Her tempera paintings with applied gold leaf were exhibited in 1979 at the 11th Panorama da Arte Brasileira, a show held at the Museu de Arte Moderna de São Paulo, but would only be shown solo in 1982 at Galeria Paulo Figueiredo, also in São Paulo. In the 1980s, Mira creates her Sarrafos, twelve largescale white tempera and plaster paintings with wood strips painted in black tempera and screwed onto the pictorial surface. During this period, she also created artworks using brick dust on wood that visually hearken back to some of her 1960s work.
Mira's prolific output, which elevates her to the status of one of the premier Brazilian 20th century artists, continues to be featured constantly at major museums and art institutions.

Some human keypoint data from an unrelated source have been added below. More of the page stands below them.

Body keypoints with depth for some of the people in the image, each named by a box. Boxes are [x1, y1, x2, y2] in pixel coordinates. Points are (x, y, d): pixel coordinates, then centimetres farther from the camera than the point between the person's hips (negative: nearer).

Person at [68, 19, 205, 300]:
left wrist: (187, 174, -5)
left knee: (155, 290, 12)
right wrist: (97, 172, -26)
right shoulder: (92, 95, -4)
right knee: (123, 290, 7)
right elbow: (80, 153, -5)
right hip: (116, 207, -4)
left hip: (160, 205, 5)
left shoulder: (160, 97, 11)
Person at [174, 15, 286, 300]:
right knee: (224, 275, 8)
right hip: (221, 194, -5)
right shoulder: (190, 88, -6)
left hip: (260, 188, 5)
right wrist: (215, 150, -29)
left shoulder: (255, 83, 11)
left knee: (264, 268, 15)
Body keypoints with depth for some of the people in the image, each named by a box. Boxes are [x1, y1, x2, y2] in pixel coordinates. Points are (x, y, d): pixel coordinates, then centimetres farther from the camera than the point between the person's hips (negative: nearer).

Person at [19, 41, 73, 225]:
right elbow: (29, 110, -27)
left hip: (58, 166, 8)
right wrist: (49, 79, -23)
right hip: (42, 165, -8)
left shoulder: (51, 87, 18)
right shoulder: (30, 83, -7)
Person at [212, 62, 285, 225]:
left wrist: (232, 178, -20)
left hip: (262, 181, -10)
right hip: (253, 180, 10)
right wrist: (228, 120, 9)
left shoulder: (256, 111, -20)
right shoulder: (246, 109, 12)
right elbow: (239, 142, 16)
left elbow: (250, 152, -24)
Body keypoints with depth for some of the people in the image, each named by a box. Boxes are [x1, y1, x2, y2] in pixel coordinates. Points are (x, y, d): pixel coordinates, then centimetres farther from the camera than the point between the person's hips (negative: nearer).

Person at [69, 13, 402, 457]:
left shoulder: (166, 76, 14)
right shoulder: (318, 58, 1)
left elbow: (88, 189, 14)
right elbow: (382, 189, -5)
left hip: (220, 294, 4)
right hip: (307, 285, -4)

In April 1966, on occasion of her solo show at the Museu de Arte Moderna do Rio de Janeiro, the concrete poet Haroldo de Campos wrote that Mira's work is “an art of voids where extreme redundancy starts to generate original information; an art of words where the graphic sign dresses and undresses, veils and unveils." In the same poem, the poet continues: “an art-scripture of cosmic word dust, a semiotic art of icons, indices, symbols that leaves its numinous tracks upon the white of the page—such is the art of Mira Schendel.”
Recent solo shows of hers include Esperar que a letra se forme, curated by Paulo Miyada and Galciani Neves at the Instituto Tomie Ohtake (São Paulo, 2024); Sinais/Signals, curated by Paulo Venâncio Filho at the Museu de Arte Moderna de São Paulo (São Paulo, 2018); Mira Schendel, curated by Tanya Barson and Taísa Palhares at the Tate Modern (London, 2013), at Pinacoteca de São Paulo (São Paulo, 2014), and at Fundação Serralves (Porto, 2014); and Mira Schendel, at the Galerie National du Jeu de Paume (Paris, 2001). In 2009, Mira's works were shown alongside work by León Ferrari in an exhibition curated by Luis Pérez-Oramas, titled Tangled Alphabets: León Ferrari and Mira Schendel, held at The Museum of Modern Art – MoMA (New York, 2009), with stints at Museo Nacional Centro de Arte Reina Sofía (Madrid, 2009) and at Fundação Iberê Camargo (Porto Alegre, 2010). Her works are in the collections of institutions including: Pinacoteca de São Paulo; the Museu de Arte Moderna de São Paulo (MAM-SP); the Museu de Arte Moderna de Rio de Janeiro (MAM Rio); the Museu de Arte Contemporânea da Universidade de São Paulo (MAC USP); Museo Latinoamericano de Buenos Aires (MALBA); Glenstone Museum, in Potomac, Maryland, US; The Art Institute of Chicago (AIC); The Museum of Fine Arts (MFA), in Houston; Cisneros Fontanals Art Foundation (CIFO), in Miami; the Museum of Modern Art (MoMA), in Nova York; The San Francisco Museum of Modern Art (SFMOMA); Kunstsammlungen Museen, in Nuremberg; Museo Nacional Centro de Arte Reina Sofía (MNCARS), in Madrid; Tate Modern, in London, among others.